Нина Николаевна сказала, что на участке придётся делать разную работу. Мужчин нет. Хозяин умер больше года назад. Командовал авиацией в Германии, часть расформировали, по приказу начали резать самолёты. У него не выдержало сердце. Потом Василий узнал, что у Нины Николаевны есть сын, преподаёт в Москве в каком – то институте, какую – то хитрую науку и что в свои тридцать пять он уже доктор наук. "Способный мальчик. Весь в отца" - как-то печально сказала Нина Николаевна.

Из коротких разговоров Василий узнал кое-что из жизни Нины Николаевны.

Естественно, Нина Николаевна поинтересовалась, кто он и что, хотя знала, что работников ей подобрали на вокзале, "но им можно доверить".

Он рассказал ей историю про баржу, про Енисей, про аварию и жену.

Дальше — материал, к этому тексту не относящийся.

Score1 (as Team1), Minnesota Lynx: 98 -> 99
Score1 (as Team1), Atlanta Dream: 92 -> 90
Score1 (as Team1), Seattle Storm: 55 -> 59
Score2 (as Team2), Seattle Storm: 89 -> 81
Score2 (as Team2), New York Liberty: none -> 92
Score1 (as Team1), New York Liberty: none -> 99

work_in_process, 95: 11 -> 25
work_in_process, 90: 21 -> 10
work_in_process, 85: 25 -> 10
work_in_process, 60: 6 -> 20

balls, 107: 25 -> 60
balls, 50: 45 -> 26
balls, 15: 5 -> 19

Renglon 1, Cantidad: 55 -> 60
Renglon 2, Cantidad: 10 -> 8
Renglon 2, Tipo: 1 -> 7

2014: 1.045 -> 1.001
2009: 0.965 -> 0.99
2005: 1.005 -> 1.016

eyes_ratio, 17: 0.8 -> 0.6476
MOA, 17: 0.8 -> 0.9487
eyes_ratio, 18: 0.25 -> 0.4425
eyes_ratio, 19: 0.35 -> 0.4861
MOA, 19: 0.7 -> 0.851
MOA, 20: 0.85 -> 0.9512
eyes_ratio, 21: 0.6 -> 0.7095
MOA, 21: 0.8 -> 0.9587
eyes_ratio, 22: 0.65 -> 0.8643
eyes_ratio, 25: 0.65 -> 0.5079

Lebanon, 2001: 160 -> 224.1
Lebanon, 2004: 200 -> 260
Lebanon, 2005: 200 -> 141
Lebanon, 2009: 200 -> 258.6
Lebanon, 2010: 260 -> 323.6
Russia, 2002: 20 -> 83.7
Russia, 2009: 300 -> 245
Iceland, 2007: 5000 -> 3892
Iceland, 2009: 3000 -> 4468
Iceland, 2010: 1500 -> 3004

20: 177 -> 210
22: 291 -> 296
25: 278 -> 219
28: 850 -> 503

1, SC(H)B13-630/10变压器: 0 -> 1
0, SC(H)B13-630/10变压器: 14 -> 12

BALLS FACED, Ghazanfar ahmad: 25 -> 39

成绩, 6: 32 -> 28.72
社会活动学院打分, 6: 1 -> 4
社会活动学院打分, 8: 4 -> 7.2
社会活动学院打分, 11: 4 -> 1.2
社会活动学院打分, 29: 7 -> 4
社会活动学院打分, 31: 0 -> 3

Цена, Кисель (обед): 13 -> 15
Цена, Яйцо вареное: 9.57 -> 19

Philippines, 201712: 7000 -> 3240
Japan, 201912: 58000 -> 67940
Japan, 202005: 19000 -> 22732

С годами эта легенда отшлифовалась, и её можно было хоть сегодня в газету – комар носа не подточит. Она слушала без особого внимания - видно было, что его история не очень её трогает. Только спросила: "Что же вам не помогли на службе? Ну, виноваты вы. А жильё? Да и государство погорельцам помогает. К тому же, обязательная страховка. И, насколько мне известно, если ваша квартира или дом даже не застрахованы, человеку оказывается помощь. Меньше, чем при наличии страховки, но всё же…". Он начал крутить, что, мол, погорячился, когда узнал, что жена его бросила и всё пошло прахом. Но потом одумался и прибавил еще про документы, мол, вот выправлю, поплыву снова… "Ну – ну, - сказала она. - Успехов вам". И пошла в дом.

А тут Славка остался один – они работали на соседних дачах. Вовчику что-то понадобилось в Ростове. Он уехал утром и к вечеру не вернулся. Славка особенно не беспокоился: у Вовчика были деньги, перекантуется, если сегодня не сможет доехать. Они выпили со Славкой пару бутылок водки – на его даче давно никого не было, до выходных он чувствовал себя хозяином: в шикарной бане, в раздевалке, помимо скамьи, для него поставили диван и дали бельё. Славка всё расспрашивал про докторшу и поинтересовался, клюёт она или не клюёт.

Нина Николаевна не "клевала". Даже намёка не было, что Василий интересует её как мужчина. Не приглашала в дом, не строила глазки, не вела вольных разговоров. И разговаривала с Василием вежливо, четко обозначив дистанцию.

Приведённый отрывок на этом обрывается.